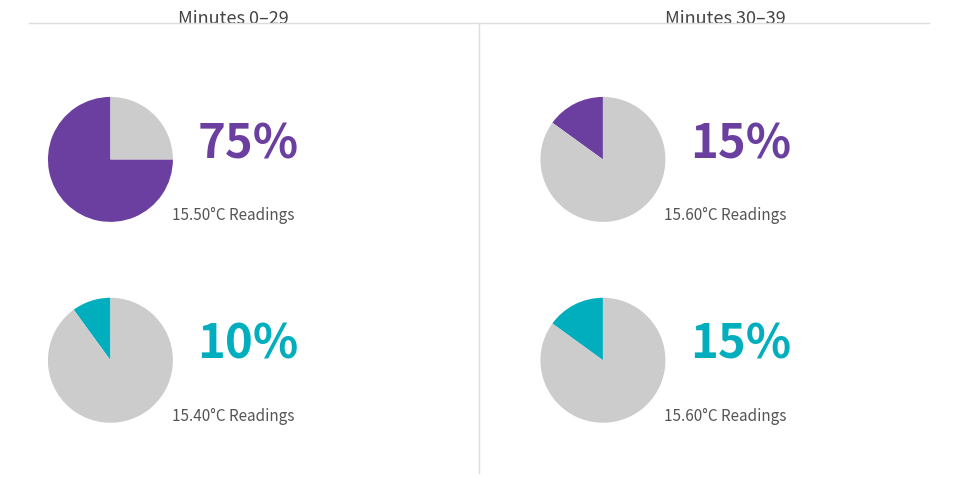

Is it true that 2 is 15% of the pie?

False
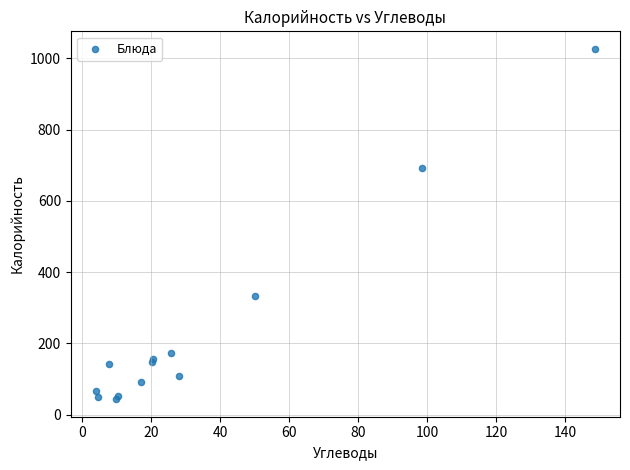

What Y value in the scatter plot is closest to 534?

693.0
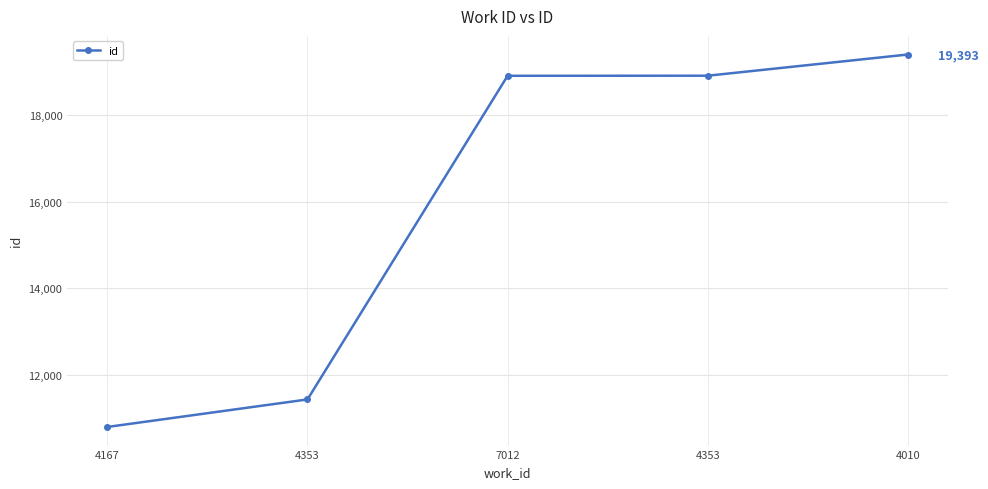

Rank the categories by value from lowest to highest.

4167, 4353, 7012, 4353, 4010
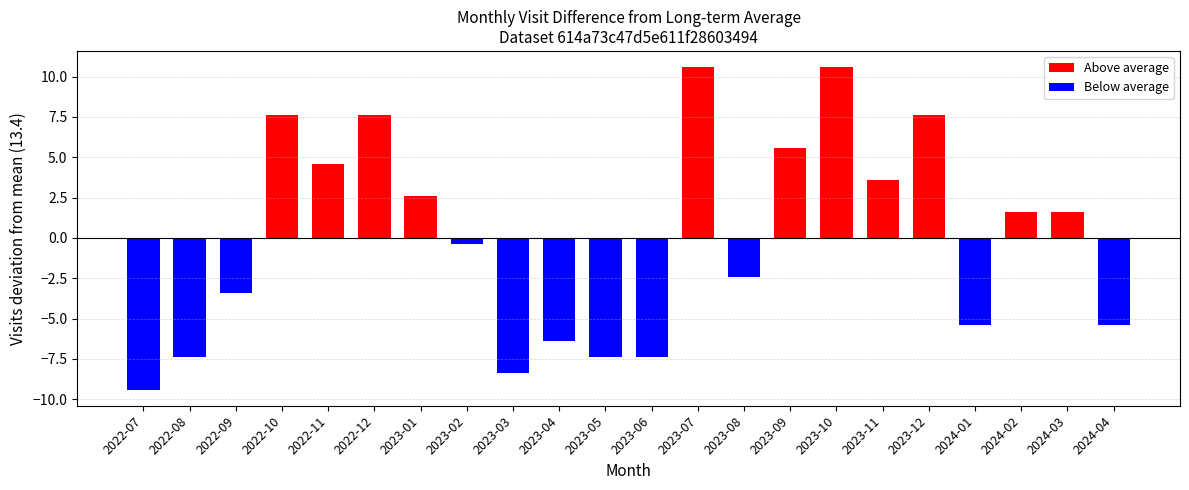

What is the highest value of the Above average series?

10.6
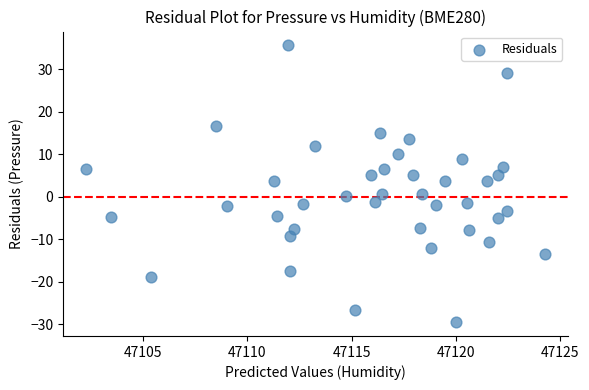

What is the range of Y values (max minus min)?

65.2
+ + +
* _Exercise prompt_: Express the data above as a JSON list of strings, one string for each line and no blank lines. Leave the pictures out.

* _Exercise answer_:
[
  "Is it true that 2 is 15% of the pie?",
  "False",
  "What Y value in the scatter plot is closest to 534?",
  "693.0",
  "Rank the categories by value from lowest to highest.",
  "4167, 4353, 7012, 4353, 4010",
  "What is the highest value of the Above average series?",
  "10.6",
  "What is the range of Y values (max minus min)?",
  "65.2"
]